Charlene Vickers and Maria Hupfield: Jingles and Sounds for Speaking to Our Grandmothers

Charlene Vickers and Maria Hupfield: Jingles and Sounds for Speaking to Our Grandmothers


Feb 1 - March 16, 2019

Fazakas Gallery, Vancouver, BC


In Fall 2018, Anishinaabe artists Maria Hupfield and Charlene Vickers continued their cross-continental collaboration by creating a monumental jingle cone. Made with the simple materials of coloured felt and construction paper, the cone is a device for reciprocity through speaking and listening. The work is an hommage to Rebecca Belmore's Ayum-ee-aawach Oomama-mowan: Speaking to Their Mother (1991, 1992, 1996), a huge megaphone for speaking to the land, installed in Banff National Park. Through a series of performances at the 2018 Seattle Art Fair, Hupfield and Vickers activated their cone to explore its musical potential, communicate with each other, and converse with their grandmothers. This exhibition brings together documentation of the performances in Seattle, the jingle cone itself, and a new series of drawings made from the original performance costumes.

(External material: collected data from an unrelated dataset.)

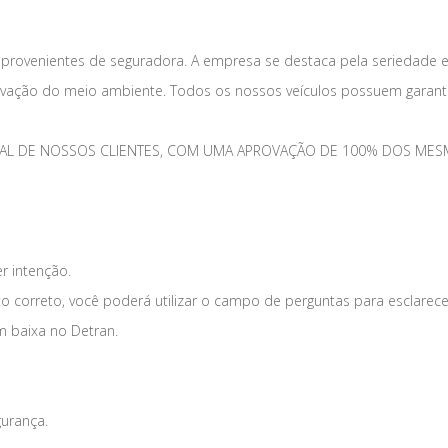
 provenientes de seguradora. A empresa se destaca pela seriedade 
vação do meio ambiente. Todos os nossos veículos possuem garantia
TOTAL DE NOSSOS CLIENTES, COM UMA APROVAÇÃO DE 100% DOS 
er intenção.
o correto, você poderá utilizar o campo de perguntas para esclarece
m baixa no Detran.
gurança.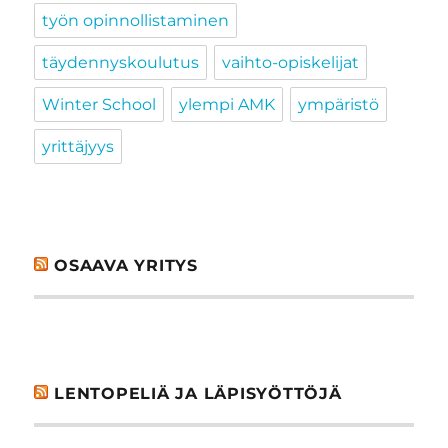
työn opinnollistaminen
täydennyskoulutus
vaihto-opiskelijat
Winter School
ylempi AMK
ympäristö
yrittäjyys
OSAAVA YRITYS
LENTOPELIÄ JA LÄPISYÖTTÖJÄ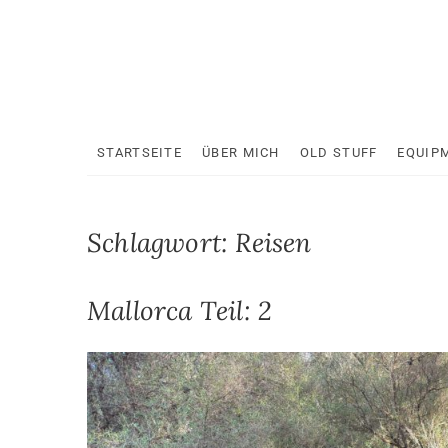
Skip
to
content
STARTSEITE
ÜBER MICH
OLD STUFF
EQUIP
Schlagwort:
Reisen
Mallorca Teil: 2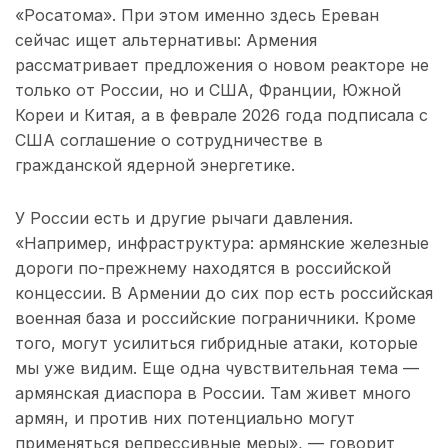
«Росатома». При этом именно здесь Ереван
сейчас ищет альтернативы: Армения
рассматривает предложения о новом реакторе не
только от России, но и США, Франции, Южной
Кореи и Китая, а в феврале 2026 года подписала с
США соглашение о сотрудничестве в
гражданской ядерной энергетике.
У России есть и другие рычаги давления.
«Например, инфраструктура: армянские железные
дороги по-прежнему находятся в российской
концессии. В Армении до сих пор есть российская
военная база и российские пограничники. Кроме
того, могут усилиться гибридные атаки, которые
мы уже видим. Еще одна чувствительная тема —
армянская диаспора в России. Там живет много
армян, и против них потенциально могут
применяться репрессивные меры», — говорит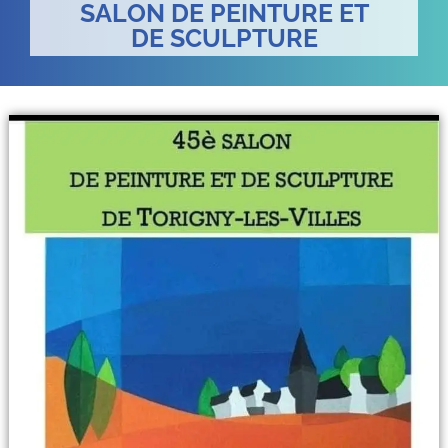
SALON DE PEINTURE ET
DE SCULPTURE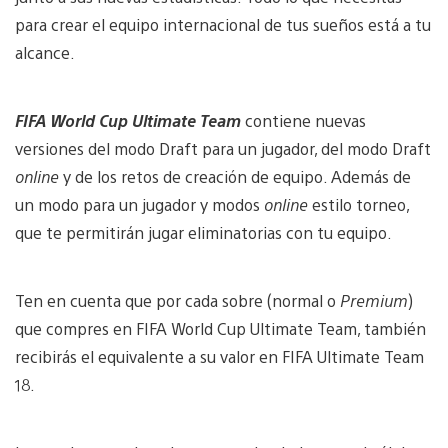
para crear el equipo internacional de tus sueños está a tu
alcance.
FIFA World Cup Ultimate Team
contiene nuevas
versiones del modo Draft para un jugador, del modo Draft
online
y de los retos de creación de equipo. Además de
un modo para un jugador y modos
online
estilo torneo,
que te permitirán jugar eliminatorias con tu equipo.
Ten en cuenta que por cada sobre (normal o
Premium
)
que compres en FIFA World Cup Ultimate Team, también
recibirás el equivalente a su valor en FIFA Ultimate Team
18.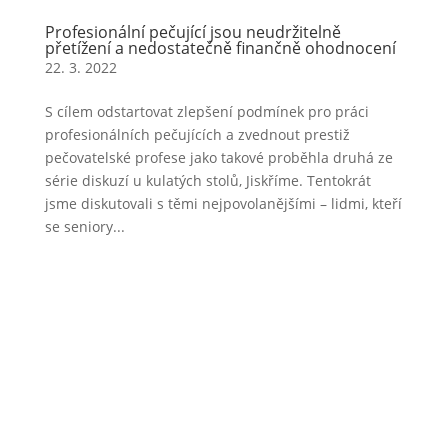
Profesionální pečující jsou neudržitelně
přetížení a nedostatečně finančně ohodnocení
22. 3. 2022
S cílem odstartovat zlepšení podmínek pro práci
profesionálních pečujících a zvednout prestiž
pečovatelské profese jako takové proběhla druhá ze
série diskuzí u kulatých stolů, Jiskříme. Tentokrát
jsme diskutovali s těmi nejpovolanějšími –⁠ lidmi, kteří
se seniory...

Charlene Vickers is an Anishinaabe artist living and working in Vancouver. Born in Kenora, Ontario and raised in Toronto, her painting, sculpture, and performance works explore memory, healing, and embodied connections to ancestral lands. Vicker's work has been exhibited across Canada and the United States, and can be found in the permanent collection at the Museum of Anthropology at the University of British Columbia, Vancouver. In 2015, she participated in the group exhibitions The Fifth World at the Mendel Art Gallery, Saskatoon (curated by Wanda Nanibush), and Custom Made at Kamloops Art Gallery (curated by Tania Willard). In 2018 she was the recipient of the VIVA Award.

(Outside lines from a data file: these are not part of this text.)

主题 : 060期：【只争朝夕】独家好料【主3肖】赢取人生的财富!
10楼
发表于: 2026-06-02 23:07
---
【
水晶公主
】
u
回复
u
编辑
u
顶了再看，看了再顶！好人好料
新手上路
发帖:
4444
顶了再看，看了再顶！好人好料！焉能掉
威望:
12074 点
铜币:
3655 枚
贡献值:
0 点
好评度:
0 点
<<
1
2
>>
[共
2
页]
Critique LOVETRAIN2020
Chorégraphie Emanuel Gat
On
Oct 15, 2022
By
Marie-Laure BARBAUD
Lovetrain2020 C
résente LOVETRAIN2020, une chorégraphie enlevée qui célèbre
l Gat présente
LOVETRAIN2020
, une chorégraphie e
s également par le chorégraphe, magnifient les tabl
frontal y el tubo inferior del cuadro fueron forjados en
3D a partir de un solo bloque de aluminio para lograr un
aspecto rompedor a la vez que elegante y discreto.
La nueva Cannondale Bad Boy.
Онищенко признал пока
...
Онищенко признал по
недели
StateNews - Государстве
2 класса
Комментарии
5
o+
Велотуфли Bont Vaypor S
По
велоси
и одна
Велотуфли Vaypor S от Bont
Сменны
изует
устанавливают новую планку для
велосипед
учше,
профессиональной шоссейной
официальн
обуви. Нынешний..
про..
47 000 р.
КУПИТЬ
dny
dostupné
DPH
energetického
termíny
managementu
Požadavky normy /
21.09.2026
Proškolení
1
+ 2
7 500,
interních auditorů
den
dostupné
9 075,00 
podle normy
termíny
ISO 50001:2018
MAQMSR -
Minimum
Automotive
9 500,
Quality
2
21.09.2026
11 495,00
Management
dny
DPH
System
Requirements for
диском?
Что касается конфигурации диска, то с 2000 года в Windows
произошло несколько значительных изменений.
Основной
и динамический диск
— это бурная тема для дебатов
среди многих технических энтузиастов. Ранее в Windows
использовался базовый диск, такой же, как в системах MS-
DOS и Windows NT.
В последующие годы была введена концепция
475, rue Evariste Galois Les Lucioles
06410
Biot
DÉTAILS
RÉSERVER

Maria Hupfield is a citizen of the Anishinaabek Nation from Wasauksing First Nation, Ontario, Canada. Currently based in Brooklyn, NY, her practice extends through performance, installation, sculpture, video, photography, and collage. Her approach draws from Anishinaabe traditions and the history of performance to create actions and objects that function as mediators between the body and the natural or urban environment. Hupfield's first major institutional solo exhibit The One Who Keeps on Giving, travelled across Canada, and to Paris, in 2018. She is the first Indigenous Fellow at the International Studio and Curatorial Program, ISCP in New York 2018.